Es imaginada porque incluso los miembros de la nación más pequeña nunca sabrán mayor cosa de la mayoría de sus conciudadanos, no los conocerán y ni siquiera oirán hablar de ellos; sin embargo, en la mente de cada uno de ellos vive la imagen de su comunión. (8) Renán se refirió a esta imaginación con su habitual sutileza cuando escribió: “Ahora bien, pertenece a la esencia de la nación el que todos los individuos tengan muchas cosas en común y también el que todos hayan olvidado muchas cosas”. (9) Con cierta ferocidad, Gellner apunta a algo similar cuando afirma: “El nacionalismo no es el despertar de las naciones a la autoconciencia: más bien inventa naciones allí donde no existen”. (10)
El trasfondo de esta formulación, no obstante, es que Gellner está tan ansioso por mostrar que el nacionalismo se disfraza bajo falsas pretensiones, que asimila “invención” a “fabricación” y a “falsedad”, en lugar de asimilarla a “imaginación” y “creación”. De este modo, supone la existencia de comunidades “verdaderas” contrapuestas ventajosamente a las naciones. De hecho, todas las comunidades mayores que las aldeas primordiales donde se da el contacto cara a cara (y quizás también éstas) son imaginadas. Las comunidades deben distinguirse no según el criterio de su falsedad o de su autenticidad, sino según el estilo en que son imaginadas. Los aldeanos javaneses supieron desde siempre que estaban conectados con gente a la que nunca habían visto, pero alguna vez estos vínculos fueron imaginados en términos particularistas, como redes clánicas y clientelísticas que pueden ensancharse indefinidamente. Hasta hace poco la lengua javanesa no disponía de una palabra para significar la abstracción “sociedad”. Hoy en día podemos pensar en la aristocracia francesa del ancien régime como una clase, pero seguramente fue imaginada de esta manera muy tardíamente. (11) A la pregunta “¿quién es el conde de x?”, la respuesta normal no hubiera sido “es un miembro de la aristocracia”, sino “el lord de x”, “el tío del barón de y” o “un cliente del duque de z”.

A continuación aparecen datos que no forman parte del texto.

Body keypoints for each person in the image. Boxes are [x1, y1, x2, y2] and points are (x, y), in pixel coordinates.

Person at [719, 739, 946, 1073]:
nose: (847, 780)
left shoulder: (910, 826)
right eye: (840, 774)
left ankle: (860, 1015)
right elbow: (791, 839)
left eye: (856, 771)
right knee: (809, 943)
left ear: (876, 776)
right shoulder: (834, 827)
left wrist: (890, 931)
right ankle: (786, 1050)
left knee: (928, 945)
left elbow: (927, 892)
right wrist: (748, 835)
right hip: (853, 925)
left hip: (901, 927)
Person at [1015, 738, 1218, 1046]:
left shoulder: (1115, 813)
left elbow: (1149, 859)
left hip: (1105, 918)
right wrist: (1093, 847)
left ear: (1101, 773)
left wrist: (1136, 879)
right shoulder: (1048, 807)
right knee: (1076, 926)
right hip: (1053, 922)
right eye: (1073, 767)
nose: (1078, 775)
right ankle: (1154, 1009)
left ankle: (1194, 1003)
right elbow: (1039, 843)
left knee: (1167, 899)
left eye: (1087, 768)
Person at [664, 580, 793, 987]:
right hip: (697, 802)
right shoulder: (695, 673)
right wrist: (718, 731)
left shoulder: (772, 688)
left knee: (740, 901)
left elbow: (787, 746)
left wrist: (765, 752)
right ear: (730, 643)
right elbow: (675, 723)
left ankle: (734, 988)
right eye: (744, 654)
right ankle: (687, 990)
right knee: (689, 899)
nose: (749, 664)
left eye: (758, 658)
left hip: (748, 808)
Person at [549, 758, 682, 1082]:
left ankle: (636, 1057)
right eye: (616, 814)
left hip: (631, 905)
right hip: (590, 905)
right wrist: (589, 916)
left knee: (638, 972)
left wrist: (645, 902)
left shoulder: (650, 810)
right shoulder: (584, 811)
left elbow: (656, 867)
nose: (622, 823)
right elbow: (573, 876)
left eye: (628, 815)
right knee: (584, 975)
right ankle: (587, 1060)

La nación es imaginada como limitada porque la mayor de ellas, la que cuenta tal vez con mil millones de habitantes, tiene límites finitos aunque elásticos, más allá de los cuales hay otras naciones. Ninguna nación se imagina a sí misma como coextensiva con la humanidad. Ni siquiera los nacionalistas más mesiánicos sueñan con el día en que todos los miembros de la raza humana vengan a unirse a sus naciones del modo en que era posible en algunas épocas, por ejemplo, que los cristianos soñaran en un planeta totalmente cristiano.
La nación se imagina como soberana porque el concepto surgió en una época donde la Ilustración y la Revolución estaban socavando la legitimidad de los reinos dinásticos jerárquicos divinamente regulados. Llegadas a la madurez en una etapa de la historia humana en donde aún los más devotos adherentes de cualquier religión universal tuvieron que confrontarse inevitablemente con el pluralismo viviente de tales religiones y con el alomorfismo entre los reclamos ontológicos de cada fe y su extensión territorial, las naciones sueñan con ser libres y, cuando es bajo la autoridad de Dios, directamente así, sin mediaciones. La garantía y el emblema de esta libertad es el Estado soberano.
Finalmente, es imaginada como una comunidad porque, pese a la actual desigualdad y explotación que pueden prevalecer en cada una de ellas, la nación se concibe siempre, a lo sumo, como una profunda camaradería horizontal. En última instancia es esta fraternidad lo que ha hecho posible en los dos últimos siglos que millones de personas no tanto mataran, sino murieran voluntariamente por estas limitadas imaginaciones.
Tales muertes nos enfrentan abruptamente con el problema central planteado por el nacionalismo: ¿qué es lo que hace que las reducidas imaginaciones de la historia reciente (no más de dos siglos) hayan generado tan colosales sacrificios? Creo que un principio de respuesta se encuentra en las raíces culturales del nacionalismo.